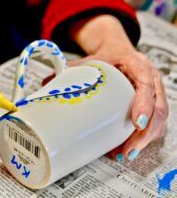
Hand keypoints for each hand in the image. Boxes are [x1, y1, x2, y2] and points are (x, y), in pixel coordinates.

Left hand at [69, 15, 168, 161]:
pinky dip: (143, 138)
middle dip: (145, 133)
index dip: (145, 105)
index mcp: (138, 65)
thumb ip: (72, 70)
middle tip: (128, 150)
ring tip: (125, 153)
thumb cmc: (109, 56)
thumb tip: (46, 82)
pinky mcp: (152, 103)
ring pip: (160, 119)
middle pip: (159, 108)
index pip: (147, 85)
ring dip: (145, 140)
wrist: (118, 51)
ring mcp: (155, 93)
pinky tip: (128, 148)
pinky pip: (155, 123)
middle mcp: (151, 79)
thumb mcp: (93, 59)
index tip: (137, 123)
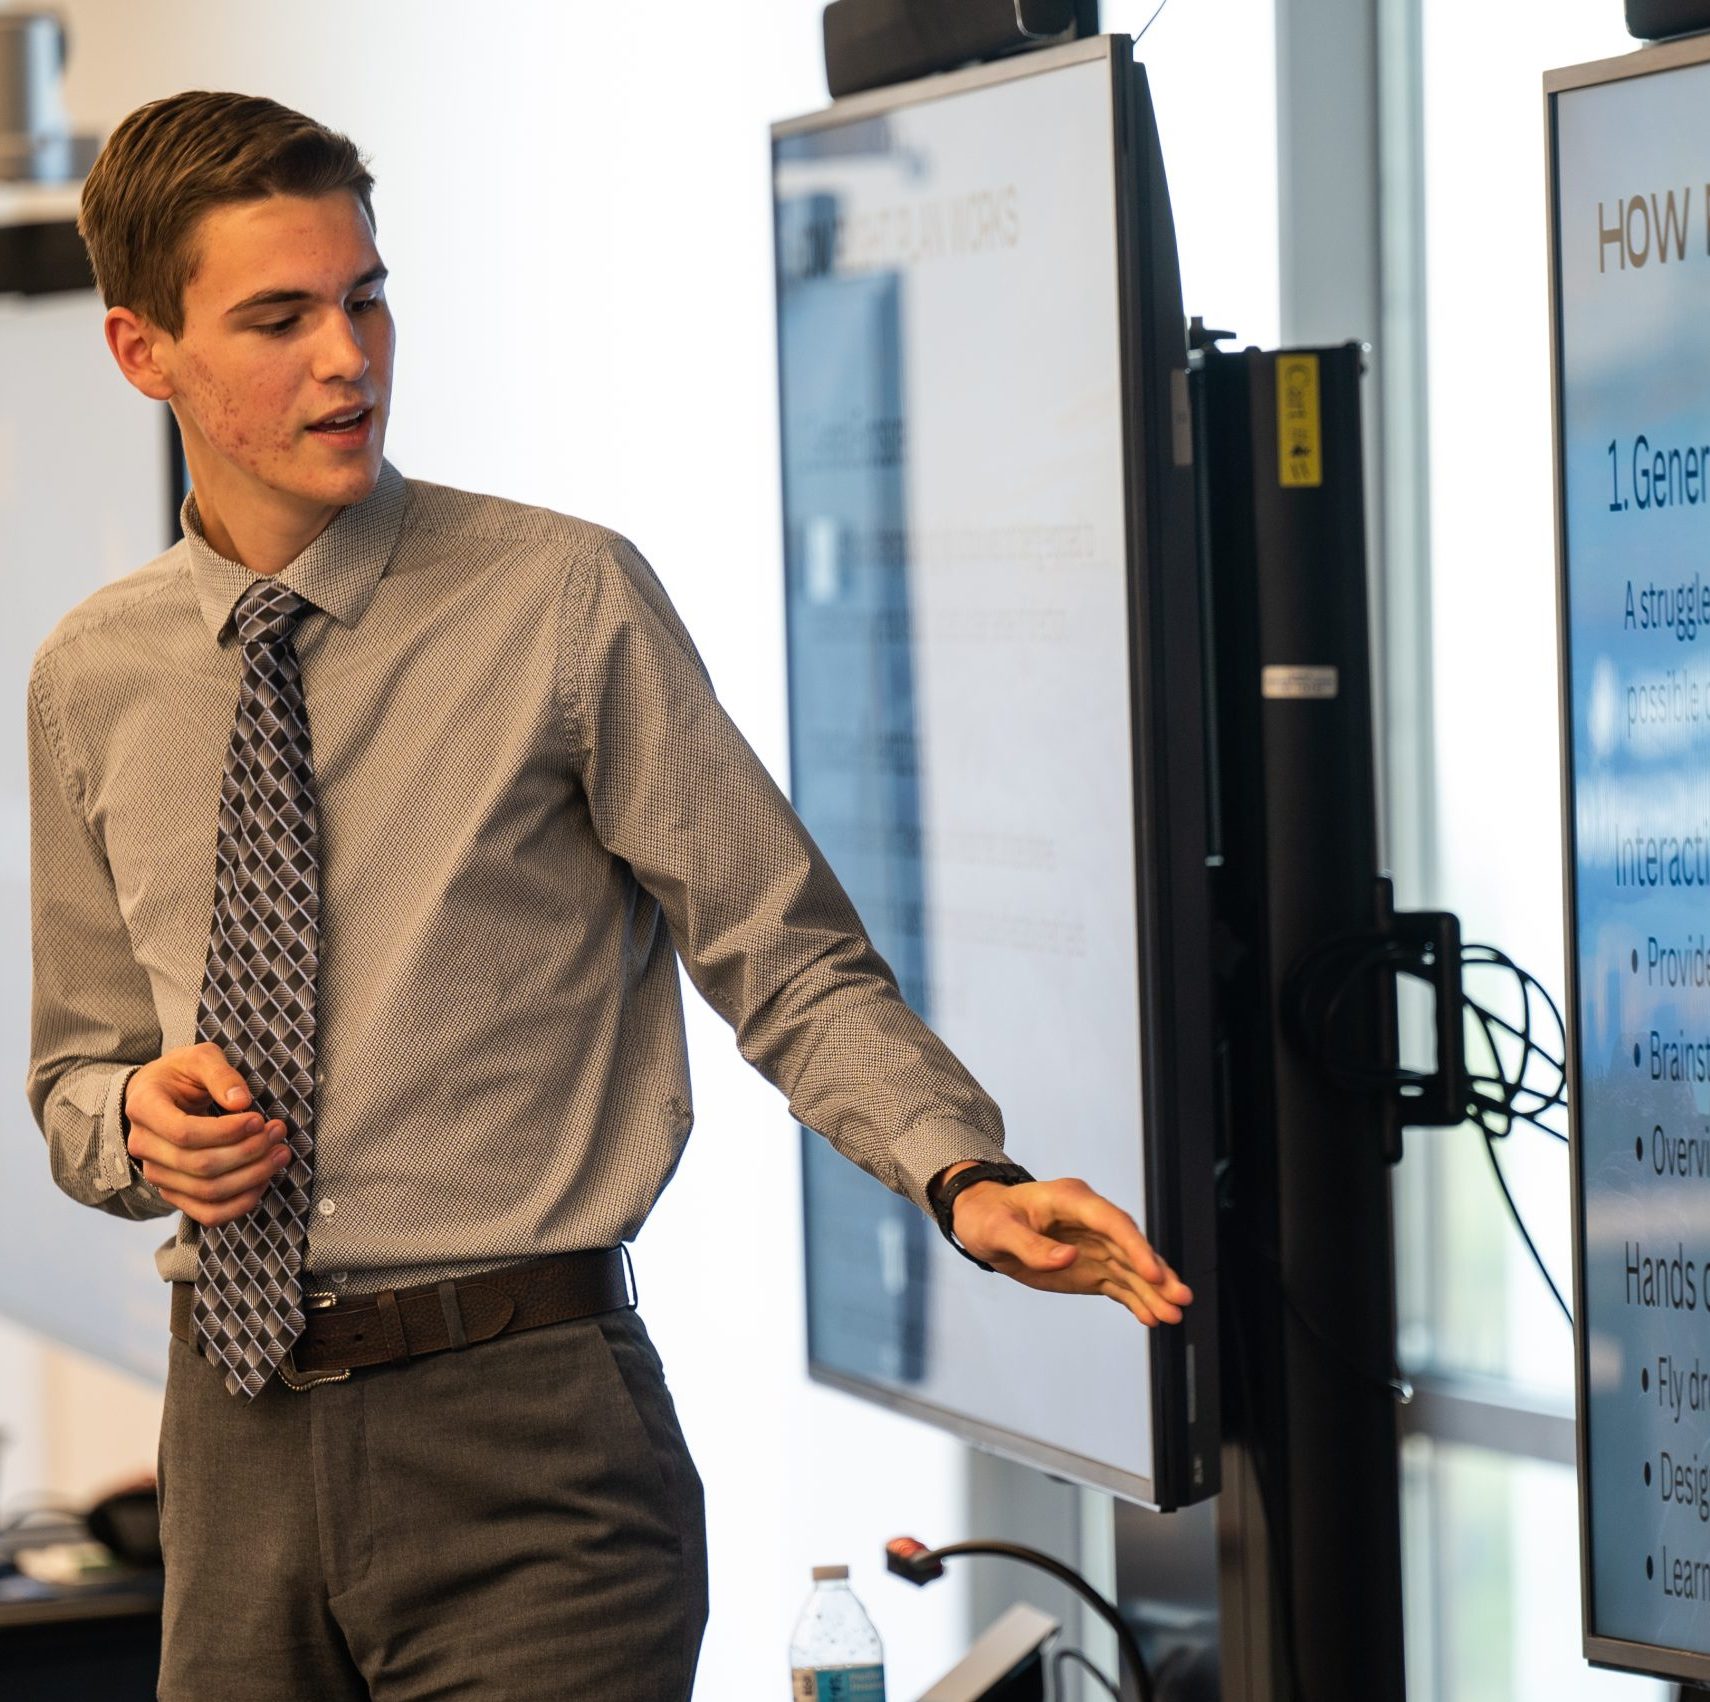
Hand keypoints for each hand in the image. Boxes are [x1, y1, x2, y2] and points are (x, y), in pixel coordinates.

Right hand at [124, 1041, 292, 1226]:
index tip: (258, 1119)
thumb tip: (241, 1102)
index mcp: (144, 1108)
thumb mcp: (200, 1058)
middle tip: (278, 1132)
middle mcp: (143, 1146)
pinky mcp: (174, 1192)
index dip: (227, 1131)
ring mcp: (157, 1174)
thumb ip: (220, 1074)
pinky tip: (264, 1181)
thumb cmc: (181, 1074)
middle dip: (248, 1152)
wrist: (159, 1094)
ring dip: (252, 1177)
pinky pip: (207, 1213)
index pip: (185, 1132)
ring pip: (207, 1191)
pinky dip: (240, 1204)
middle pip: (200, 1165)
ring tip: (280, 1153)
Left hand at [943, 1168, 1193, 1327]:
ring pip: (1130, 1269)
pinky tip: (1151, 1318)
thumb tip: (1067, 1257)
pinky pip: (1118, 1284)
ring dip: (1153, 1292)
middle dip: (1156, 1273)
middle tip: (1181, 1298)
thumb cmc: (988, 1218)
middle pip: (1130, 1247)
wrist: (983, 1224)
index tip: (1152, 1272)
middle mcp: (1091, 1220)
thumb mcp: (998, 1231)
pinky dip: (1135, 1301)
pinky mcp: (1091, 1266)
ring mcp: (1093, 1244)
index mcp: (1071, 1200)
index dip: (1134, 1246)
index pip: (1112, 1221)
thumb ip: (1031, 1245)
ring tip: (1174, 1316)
* * *
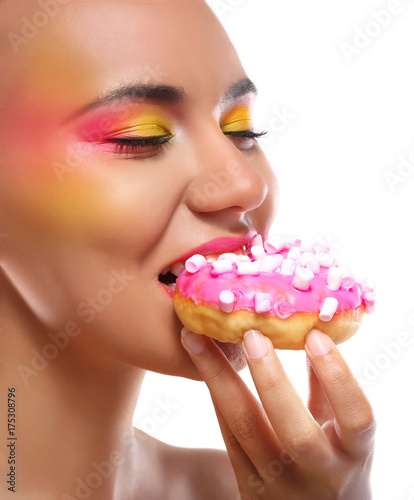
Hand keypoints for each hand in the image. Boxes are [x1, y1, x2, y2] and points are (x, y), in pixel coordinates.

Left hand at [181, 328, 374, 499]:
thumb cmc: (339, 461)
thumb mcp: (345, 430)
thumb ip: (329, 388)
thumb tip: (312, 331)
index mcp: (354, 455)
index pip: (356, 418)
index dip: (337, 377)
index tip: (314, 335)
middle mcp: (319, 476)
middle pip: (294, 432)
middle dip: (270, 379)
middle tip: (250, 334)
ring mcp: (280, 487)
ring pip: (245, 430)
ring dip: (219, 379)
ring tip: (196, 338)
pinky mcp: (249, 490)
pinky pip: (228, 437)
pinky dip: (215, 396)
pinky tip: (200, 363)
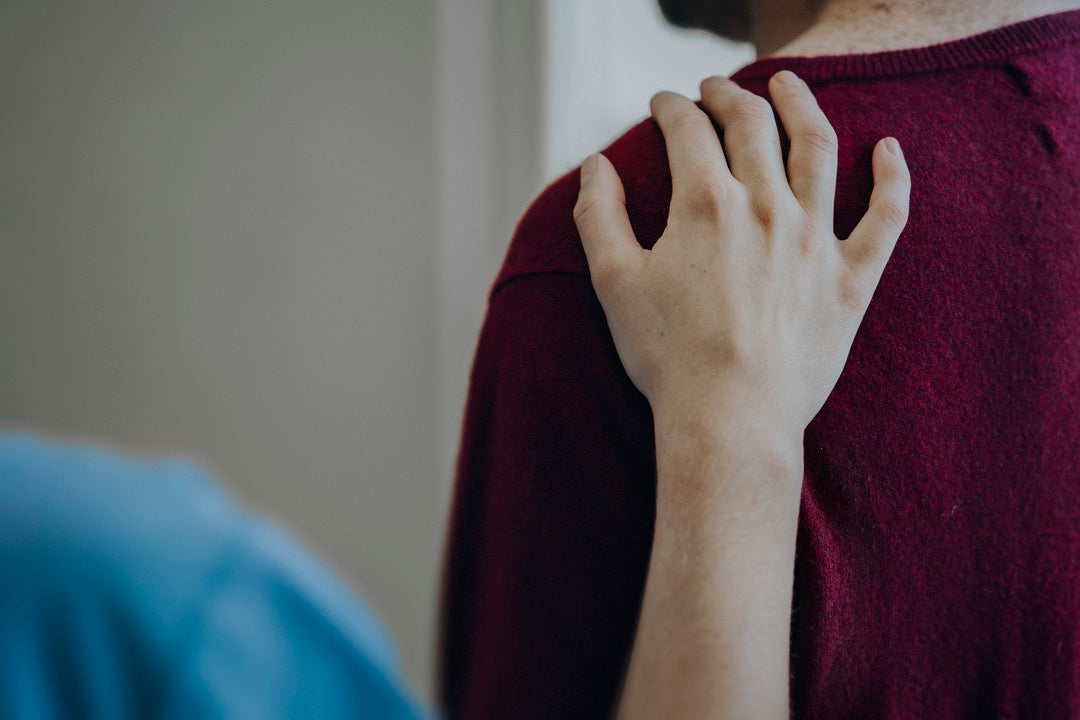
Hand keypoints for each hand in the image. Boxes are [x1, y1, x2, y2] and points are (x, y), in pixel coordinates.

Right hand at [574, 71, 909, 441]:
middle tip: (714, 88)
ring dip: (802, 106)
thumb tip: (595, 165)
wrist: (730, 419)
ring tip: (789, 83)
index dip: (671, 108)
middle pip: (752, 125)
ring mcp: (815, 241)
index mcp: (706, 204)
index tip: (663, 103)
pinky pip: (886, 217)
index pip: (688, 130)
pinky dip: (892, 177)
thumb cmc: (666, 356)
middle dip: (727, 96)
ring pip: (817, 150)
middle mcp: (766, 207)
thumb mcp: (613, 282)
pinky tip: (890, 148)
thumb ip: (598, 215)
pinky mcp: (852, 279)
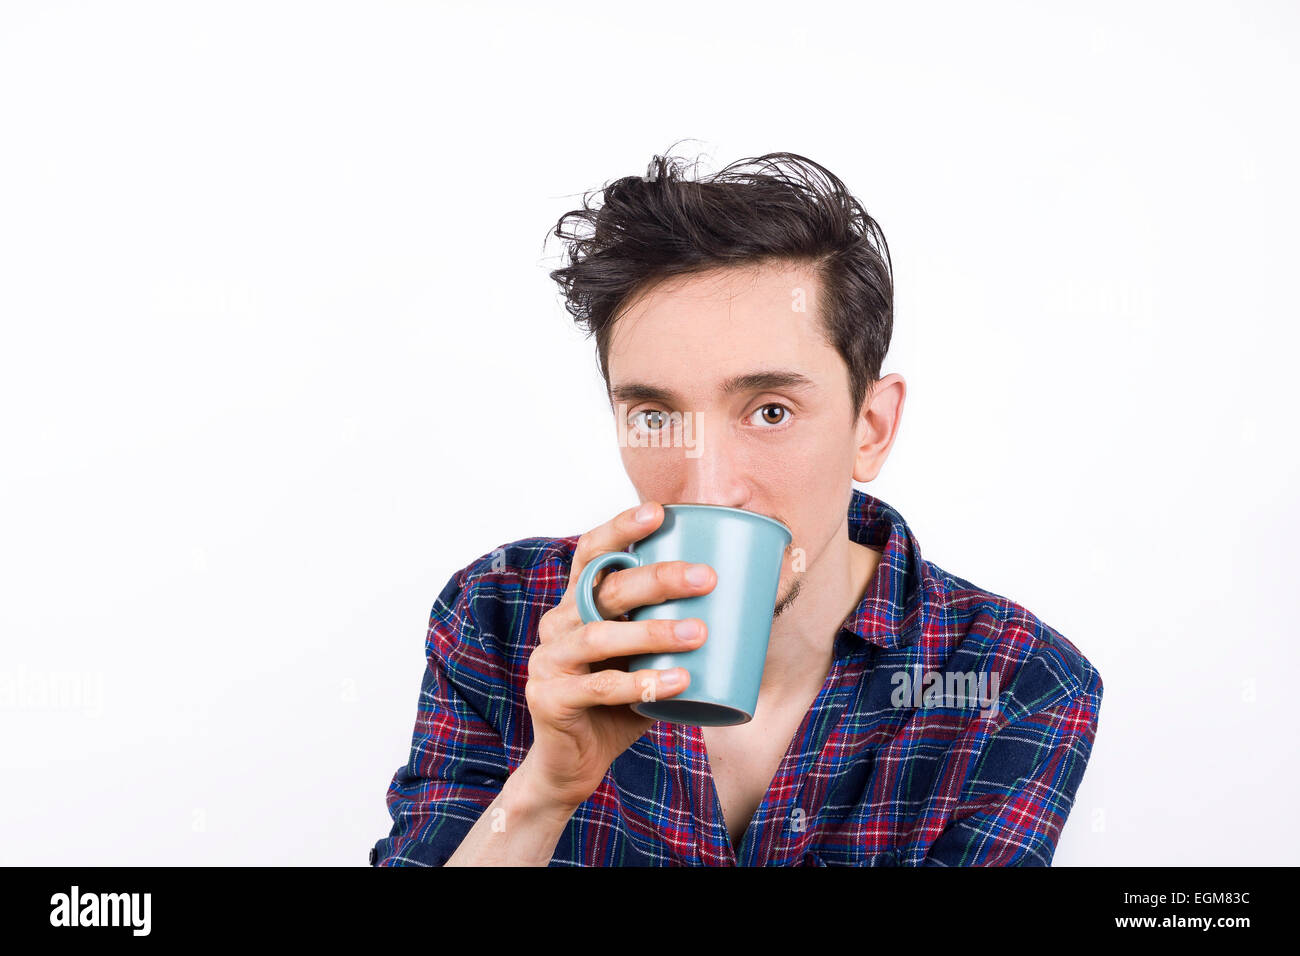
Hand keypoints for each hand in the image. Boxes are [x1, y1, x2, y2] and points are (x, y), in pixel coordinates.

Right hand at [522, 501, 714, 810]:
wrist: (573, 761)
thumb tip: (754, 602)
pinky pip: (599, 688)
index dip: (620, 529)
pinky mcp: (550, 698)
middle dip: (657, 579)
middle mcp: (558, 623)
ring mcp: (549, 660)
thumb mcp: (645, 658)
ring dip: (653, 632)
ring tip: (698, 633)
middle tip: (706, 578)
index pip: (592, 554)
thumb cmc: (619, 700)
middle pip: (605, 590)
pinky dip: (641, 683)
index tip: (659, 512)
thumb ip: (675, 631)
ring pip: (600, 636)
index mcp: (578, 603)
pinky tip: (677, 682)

DESCRIPTION OF THE TASK —
Print the lines above from the one with "middle dip: (248, 1152)" through the one with "ring tip: (1174, 1316)", both included, exactly as written and nothing more.

YOUR SOLUTION —
middle dip: (248, 1152)
wrist: (159, 1094)
ring dip: (252, 1177)
pinky pip: (207, 1213)
index pip: (185, 1132)
ring pip: (207, 1191)
pinky dip: (240, 1204)
middle pip: (200, 1165)
ring tip: (280, 1153)
Left hand at [943, 1168, 1193, 1327]:
ring pip: (1130, 1269)
pinky tip: (1151, 1318)
thumb tip: (1067, 1257)
pinky pip: (1118, 1284)
ring dip: (1153, 1292)
middle dip: (1156, 1273)
middle tip: (1181, 1298)
thumb cmc: (988, 1218)
middle pip: (1130, 1247)
wrist: (983, 1224)
index tip: (1152, 1272)
middle mcp: (1091, 1220)
thumb mcp: (998, 1231)
pinky dip: (1135, 1301)
pinky mcp: (1091, 1266)
ring mcp: (1093, 1244)
index mcp: (1071, 1200)
index dip: (1134, 1246)
index pip: (1112, 1221)
thumb ip: (1031, 1245)
ring tip: (1174, 1316)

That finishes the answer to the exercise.